-- Opening Marker --

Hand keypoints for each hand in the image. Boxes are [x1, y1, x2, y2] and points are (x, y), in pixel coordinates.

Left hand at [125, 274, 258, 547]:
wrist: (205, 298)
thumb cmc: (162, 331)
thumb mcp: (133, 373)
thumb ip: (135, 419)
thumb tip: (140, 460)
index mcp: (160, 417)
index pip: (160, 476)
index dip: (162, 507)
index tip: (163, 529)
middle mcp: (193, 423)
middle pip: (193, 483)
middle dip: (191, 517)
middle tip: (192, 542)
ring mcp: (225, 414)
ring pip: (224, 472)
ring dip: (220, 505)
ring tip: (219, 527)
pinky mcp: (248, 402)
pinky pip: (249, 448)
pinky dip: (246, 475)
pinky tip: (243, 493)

-- Closing Marker --
-- Opening Marker --

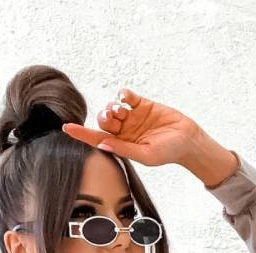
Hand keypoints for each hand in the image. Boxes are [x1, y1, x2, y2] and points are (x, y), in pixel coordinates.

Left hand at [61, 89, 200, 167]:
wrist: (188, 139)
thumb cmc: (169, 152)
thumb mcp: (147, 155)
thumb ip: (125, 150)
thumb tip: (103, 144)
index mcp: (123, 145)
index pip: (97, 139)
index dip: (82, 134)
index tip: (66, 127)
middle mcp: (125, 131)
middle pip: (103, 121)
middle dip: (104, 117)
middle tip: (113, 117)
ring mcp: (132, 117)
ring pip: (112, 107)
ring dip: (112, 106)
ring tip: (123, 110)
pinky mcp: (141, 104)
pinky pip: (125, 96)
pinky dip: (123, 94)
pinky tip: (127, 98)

-- Closing Marker --
-- Opening Marker --

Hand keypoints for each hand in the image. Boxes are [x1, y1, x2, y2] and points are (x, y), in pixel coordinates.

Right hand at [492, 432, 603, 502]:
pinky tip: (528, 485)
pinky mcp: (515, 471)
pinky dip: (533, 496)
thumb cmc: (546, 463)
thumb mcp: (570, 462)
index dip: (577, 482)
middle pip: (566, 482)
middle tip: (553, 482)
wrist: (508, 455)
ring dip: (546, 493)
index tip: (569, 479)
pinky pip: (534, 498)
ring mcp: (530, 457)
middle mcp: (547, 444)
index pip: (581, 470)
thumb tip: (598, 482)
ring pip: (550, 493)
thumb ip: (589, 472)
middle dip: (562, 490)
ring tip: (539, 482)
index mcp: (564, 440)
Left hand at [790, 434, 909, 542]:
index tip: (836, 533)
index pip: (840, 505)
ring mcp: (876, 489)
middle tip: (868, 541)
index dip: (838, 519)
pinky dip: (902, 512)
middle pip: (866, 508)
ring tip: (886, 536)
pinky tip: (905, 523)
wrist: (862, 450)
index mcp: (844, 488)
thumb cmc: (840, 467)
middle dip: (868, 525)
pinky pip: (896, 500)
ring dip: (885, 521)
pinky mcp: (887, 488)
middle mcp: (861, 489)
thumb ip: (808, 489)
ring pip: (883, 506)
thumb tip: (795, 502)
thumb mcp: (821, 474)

-- Closing Marker --

EXERCISE BRIEF ▸
Would you please copy exactly the part of the entries above that begins at the line containing "wrist: (862, 450)" and ends at the line containing "thumb mcp: (821, 474)", both lines included?

OUTPUT FOR THIS EXERCISE ▸
wrist: (862, 450)
index mcp: (844, 488)
thumb cmc: (840, 467)
middle dip: (868, 525)
pinky pip: (896, 500)
ring dip: (885, 521)
pinky mcp: (887, 488)
middle mcp: (861, 489)
thumb ip: (808, 489)
ring pip: (883, 506)
thumb tip: (795, 502)
thumb mcp: (821, 474)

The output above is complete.